## Texte affiché
════

De nouvelles mesures pour la justice de proximité, les maires appelés à la rescousse
Le garde des Sceaux a signé le 15 décembre une circulaire relative à la mise en œuvre de la justice de proximité. Une justice à la fois plus proche géographiquement des justiciables et temporellement de l'infraction, mais aussi des partenaires locaux, au premier rang desquels les maires, dont "l'implication doit être renforcée". À l'heure où les agressions d'élus se multiplient, ces derniers continueront-ils de répondre à l'appel ?
Bis repetita. Après avoir fait de la délinquance du quotidien la priorité de sa politique pénale générale, conformément aux orientations du Premier ministre, le garde des Sceaux vient de demander aux procureurs "de promouvoir une justice de proximité, déclinée dans une acceptation géographique, temporelle et institutionnelle", pour répondre à la petite délinquance qui "altère la tranquillité publique, dégrade les conditions de vie et donne l'impression d'une impunité de [ses] auteurs" dans "nombre de territoires".

════

## Consignes
**1.** Recopiez le passage de l'article sur la justice de proximité en commençant par « De nouvelles mesures » et en poursuivant jusqu'à « à l'appel ? ».
**2.** Indiquez, s'il vous plaît, si chacune des affirmations suivantes concorde avec l'article sur la justice de proximité, en répondant par oui ou par non et en citant les mots décisifs de l'article.
(a) La circulaire a été signée le 15 décembre par le garde des Sceaux.
(b) L'article indique que l'implication des maires doit être réduite.
(c) Le garde des Sceaux adresse sa demande aux procureurs.

════

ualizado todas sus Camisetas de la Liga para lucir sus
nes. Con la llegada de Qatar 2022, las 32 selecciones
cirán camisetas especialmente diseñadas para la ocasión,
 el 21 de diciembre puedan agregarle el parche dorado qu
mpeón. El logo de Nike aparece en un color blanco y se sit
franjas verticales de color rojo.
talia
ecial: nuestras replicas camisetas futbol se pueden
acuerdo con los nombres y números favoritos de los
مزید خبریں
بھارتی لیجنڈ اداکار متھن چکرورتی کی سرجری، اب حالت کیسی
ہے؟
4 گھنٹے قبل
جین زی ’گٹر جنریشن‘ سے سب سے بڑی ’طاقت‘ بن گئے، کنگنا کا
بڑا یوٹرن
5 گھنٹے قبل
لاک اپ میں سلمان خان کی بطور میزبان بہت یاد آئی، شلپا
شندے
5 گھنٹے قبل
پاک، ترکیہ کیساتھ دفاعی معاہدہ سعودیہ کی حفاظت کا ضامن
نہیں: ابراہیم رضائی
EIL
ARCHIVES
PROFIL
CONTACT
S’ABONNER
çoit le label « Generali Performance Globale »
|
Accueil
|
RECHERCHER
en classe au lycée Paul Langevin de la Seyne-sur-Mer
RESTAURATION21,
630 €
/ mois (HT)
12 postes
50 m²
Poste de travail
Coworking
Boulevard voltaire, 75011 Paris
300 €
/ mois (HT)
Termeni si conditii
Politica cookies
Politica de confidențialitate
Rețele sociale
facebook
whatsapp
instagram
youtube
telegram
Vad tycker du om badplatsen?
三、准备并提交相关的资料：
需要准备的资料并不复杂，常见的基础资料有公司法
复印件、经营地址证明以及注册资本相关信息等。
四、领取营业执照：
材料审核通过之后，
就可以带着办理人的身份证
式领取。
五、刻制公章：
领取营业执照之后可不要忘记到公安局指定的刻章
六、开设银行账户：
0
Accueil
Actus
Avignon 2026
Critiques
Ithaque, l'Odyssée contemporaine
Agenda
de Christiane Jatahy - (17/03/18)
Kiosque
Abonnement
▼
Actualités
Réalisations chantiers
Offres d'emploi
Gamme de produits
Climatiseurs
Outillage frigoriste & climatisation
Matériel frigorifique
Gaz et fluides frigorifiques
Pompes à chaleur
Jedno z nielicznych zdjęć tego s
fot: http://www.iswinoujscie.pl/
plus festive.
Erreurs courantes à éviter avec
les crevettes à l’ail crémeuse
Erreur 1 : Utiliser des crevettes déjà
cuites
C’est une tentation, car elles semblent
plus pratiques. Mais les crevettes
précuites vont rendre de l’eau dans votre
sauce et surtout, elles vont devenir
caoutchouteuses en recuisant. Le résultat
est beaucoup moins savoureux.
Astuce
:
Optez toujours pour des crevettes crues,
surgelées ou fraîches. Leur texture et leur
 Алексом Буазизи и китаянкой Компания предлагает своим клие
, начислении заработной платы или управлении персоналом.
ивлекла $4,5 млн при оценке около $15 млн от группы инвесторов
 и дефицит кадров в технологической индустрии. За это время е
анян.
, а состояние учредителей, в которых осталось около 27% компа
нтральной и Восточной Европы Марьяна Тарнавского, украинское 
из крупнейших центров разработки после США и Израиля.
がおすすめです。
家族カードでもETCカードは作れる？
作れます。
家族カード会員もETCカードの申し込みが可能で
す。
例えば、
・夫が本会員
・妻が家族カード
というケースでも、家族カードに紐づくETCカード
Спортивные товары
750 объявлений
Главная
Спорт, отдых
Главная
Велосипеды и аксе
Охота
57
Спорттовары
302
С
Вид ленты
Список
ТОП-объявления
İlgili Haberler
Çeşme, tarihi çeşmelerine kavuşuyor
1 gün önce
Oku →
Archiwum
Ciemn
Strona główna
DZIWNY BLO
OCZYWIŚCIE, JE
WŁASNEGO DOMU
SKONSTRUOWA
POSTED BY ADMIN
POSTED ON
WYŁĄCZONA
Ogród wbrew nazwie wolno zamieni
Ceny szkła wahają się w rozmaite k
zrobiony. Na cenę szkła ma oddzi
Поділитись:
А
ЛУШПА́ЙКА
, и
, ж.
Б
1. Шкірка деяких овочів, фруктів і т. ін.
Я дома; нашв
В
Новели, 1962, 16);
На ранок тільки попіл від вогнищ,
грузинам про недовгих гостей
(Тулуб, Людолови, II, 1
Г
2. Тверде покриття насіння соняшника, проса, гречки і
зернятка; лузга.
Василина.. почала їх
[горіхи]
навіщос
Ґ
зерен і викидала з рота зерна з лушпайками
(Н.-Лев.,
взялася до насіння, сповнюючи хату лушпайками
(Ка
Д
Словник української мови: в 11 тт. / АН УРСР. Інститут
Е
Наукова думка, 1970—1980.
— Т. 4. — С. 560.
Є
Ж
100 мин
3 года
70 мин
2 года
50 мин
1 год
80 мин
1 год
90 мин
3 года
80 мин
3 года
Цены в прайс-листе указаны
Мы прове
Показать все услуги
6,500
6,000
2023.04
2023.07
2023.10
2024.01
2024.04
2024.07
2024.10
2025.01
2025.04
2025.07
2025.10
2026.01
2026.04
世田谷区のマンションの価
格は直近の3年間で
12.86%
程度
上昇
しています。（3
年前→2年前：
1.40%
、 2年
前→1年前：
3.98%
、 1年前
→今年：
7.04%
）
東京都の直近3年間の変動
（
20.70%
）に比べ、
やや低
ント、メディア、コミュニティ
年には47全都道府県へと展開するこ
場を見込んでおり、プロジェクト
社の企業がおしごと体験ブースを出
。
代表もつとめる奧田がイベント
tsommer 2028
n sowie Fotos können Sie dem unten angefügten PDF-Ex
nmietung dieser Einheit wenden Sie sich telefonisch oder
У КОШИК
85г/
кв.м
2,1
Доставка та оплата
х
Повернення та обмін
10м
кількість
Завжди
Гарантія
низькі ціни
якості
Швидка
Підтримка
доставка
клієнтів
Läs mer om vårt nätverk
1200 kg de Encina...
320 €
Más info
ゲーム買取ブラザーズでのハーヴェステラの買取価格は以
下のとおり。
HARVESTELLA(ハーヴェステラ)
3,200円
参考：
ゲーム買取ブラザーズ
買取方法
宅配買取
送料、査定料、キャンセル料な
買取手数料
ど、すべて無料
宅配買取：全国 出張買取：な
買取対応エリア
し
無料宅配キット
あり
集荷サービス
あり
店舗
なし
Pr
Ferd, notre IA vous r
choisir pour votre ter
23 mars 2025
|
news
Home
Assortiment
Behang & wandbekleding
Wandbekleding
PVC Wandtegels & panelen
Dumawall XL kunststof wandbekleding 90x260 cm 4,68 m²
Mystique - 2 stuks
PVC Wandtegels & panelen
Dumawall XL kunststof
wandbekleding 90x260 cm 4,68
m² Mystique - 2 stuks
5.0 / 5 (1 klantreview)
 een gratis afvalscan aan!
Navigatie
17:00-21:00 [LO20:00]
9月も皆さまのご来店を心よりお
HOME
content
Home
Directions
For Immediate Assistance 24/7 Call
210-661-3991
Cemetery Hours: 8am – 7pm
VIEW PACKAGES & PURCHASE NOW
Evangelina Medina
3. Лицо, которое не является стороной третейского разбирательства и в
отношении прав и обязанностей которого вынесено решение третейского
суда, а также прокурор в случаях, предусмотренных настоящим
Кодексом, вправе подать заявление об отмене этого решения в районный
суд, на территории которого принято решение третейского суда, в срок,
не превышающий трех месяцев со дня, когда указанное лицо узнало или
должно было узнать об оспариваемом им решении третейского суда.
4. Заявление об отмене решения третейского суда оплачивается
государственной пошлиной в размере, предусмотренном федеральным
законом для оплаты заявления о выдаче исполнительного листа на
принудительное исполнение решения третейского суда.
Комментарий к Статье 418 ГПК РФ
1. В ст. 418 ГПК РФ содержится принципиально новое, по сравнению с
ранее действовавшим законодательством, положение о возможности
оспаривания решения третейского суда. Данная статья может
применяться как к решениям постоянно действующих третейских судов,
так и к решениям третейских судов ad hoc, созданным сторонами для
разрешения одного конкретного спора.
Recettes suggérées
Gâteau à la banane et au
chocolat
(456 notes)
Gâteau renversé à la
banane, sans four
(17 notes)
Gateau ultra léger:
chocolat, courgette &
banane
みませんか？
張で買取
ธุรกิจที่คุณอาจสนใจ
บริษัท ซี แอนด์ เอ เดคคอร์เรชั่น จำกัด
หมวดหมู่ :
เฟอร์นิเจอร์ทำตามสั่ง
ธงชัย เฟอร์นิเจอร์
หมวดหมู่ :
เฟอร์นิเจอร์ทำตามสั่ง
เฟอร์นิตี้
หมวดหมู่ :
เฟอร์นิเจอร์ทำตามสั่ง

════

## Réponses par point
**1.**
De nouvelles mesures pour la justice de proximité, les maires appelés à la rescousse
Le garde des Sceaux a signé le 15 décembre une circulaire relative à la mise en œuvre de la justice de proximité. Une justice à la fois plus proche géographiquement des justiciables et temporellement de l'infraction, mais aussi des partenaires locaux, au premier rang desquels les maires, dont "l'implication doit être renforcée". À l'heure où les agressions d'élus se multiplient, ces derniers continueront-ils de répondre à l'appel ?

**2.**
(a) Oui : « Le garde des Sceaux a signé le 15 décembre une circulaire relative à la mise en œuvre de la justice de proximité ».
(b) Non : « l'implication doit être renforcée ».
(c) Oui : « le garde des Sceaux vient de demander aux procureurs ».